We may rejoice in the Lord along two lines. First, we rejoice in His being—in Who He is. We rejoice in the fact that He is at the same time both one and three—and we rejoice in the implications this has for us. We rejoice in the fact that God is infinite. There is no limit to His size, to His power, or to anything else true about Him. Furthermore, we rejoice that God is both eternal and unchanging. He always was, is, and evermore shall me. Moreover, He always was, is, and evermore shall be the same as He was, is, and shall be. This is only a partial selection of God’s incommunicable attributes (i. e., attributes true of God alone, which are not true of us), but these suffice for abundant rejoicing in Who He is.

Second, we rejoice in God’s doing—in His work in time past, present, and future. We rejoice in His creative prowess. He is a powerful artisan, Who creates glorious things for His own glory and, secondarily, for our joy in Him. We rejoice in His redemption—which, of course, presumes and Fall and subsequent needful redemption.
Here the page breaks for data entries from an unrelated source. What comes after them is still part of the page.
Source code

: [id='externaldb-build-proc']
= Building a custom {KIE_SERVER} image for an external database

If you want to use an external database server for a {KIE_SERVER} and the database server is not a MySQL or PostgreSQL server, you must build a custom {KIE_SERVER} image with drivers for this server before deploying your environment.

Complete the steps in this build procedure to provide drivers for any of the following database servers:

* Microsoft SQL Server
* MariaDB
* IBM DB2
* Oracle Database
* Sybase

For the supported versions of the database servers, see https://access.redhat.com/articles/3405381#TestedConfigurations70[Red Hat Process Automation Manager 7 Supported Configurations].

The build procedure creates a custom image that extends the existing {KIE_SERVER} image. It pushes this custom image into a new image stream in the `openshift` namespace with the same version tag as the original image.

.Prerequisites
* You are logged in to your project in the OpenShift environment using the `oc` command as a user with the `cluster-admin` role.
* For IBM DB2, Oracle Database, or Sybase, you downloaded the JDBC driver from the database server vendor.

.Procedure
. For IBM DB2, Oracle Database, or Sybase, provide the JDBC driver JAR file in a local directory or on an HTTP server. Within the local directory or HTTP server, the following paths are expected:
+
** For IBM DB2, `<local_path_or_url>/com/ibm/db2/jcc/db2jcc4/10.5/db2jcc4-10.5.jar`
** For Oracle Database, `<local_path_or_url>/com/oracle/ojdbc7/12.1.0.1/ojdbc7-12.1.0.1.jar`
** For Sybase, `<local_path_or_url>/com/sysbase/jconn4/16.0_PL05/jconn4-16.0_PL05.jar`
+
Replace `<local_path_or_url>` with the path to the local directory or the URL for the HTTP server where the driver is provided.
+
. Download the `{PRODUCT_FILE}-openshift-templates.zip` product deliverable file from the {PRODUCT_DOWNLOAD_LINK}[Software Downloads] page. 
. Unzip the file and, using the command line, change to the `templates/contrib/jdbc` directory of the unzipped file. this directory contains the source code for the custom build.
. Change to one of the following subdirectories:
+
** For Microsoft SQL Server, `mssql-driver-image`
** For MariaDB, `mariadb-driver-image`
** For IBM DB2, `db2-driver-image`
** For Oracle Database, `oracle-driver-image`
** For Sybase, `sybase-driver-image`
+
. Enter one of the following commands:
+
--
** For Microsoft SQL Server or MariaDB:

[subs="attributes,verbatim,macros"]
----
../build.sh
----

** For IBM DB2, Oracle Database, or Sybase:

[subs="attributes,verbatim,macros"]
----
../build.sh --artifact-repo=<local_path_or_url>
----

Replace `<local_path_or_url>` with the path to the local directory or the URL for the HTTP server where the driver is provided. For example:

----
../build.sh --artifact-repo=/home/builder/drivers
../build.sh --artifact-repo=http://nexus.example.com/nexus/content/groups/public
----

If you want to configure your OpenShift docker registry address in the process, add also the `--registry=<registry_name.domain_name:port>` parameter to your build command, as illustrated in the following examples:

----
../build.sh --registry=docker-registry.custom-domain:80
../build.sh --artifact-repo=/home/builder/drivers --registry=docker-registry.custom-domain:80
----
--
We rejoice in the provision of Jesus Christ, God incarnate, the eternal second Person of the Trinity in human form, as the necessary, gracious, penal, substitutionary sacrifice for elect sinners—who, by the secret work of the Holy Spirit, will trust in Christ’s person and work for salvation and never will find that trust disappointed. We rejoice in the coming consummation of redemptive history in the Second Coming of Jesus, at the Father’s cue. Then, all shall be set right to all eternity—evil, and evildoers will be vanquished finally, and the people of God in Christ will enter into their full enjoyment of God and His blessings to all eternity. This too is cause for great rejoicing in the Lord.

Even in the full knowledge of these joyous truths, there are things and times that threaten to sully and to steal our joy. What are some of those things for you? They may include health woes—which hurt, sicken, and weaken, which seem to grow worse over time, and which avail little hope of improvement. They may include material woes, made worse by our late economic downturn, and they may hurt worse and worse with little hope of relief. They may include relational woes. We may find ourselves estranged and alienated from loved ones, perhaps to the degree of absolute rupture—with little to no hope for remedy or reconciliation. They may include disappointment over how things turned out in our lives—and they may include regret, or unanswerable wonder, over our choices that led to our lamentable state. As difficult as these things are, they may feel worse to you if any, or all, of them occur in the lives of your loved ones.

Even amid any, or all, of these things threatening to steal your joy, rejoice in the Lord always: both in Who He is and in what He does. By the Lord’s powerful grace through the work of the Holy Spirit, we shall see that joy trumps any difficult circumstance we endure. Many Christians today, like the Apostle Paul, understand this and rejoice in the Lord through apparently unendurable external and internal pain. We can too. May God grant His grace that we rejoice at all times in the Lord—and, perhaps especially, that we rejoice when every facet of our lives seems a wet blanket to our soul’s flame.

Therefore, beloved in Christ Jesus, I close today with today’s verse once again stated in our hearing: Rejoice in the Lord always—and, again, I say, rejoice.


1The full text of 2 Corinthians 11:24-28, in the English Standard Version of the Bible, reads as follows: “Five times I received from the Jews the forty lashes minus one. Three times I was beaten with rods. Once I was stoned. Three times I was shipwrecked; a night and a day I was adrift at sea; on frequent journeys, in danger from rivers, danger from robbers, danger from my own people, danger from Gentiles, danger in the city, danger in the wilderness, danger at sea, danger from false brothers; in toil and hardship, through many a sleepless night, in hunger and thirst, often without food, in cold and exposure. And, apart from other things, there is the daily pressure on me of my anxiety for all the churches.”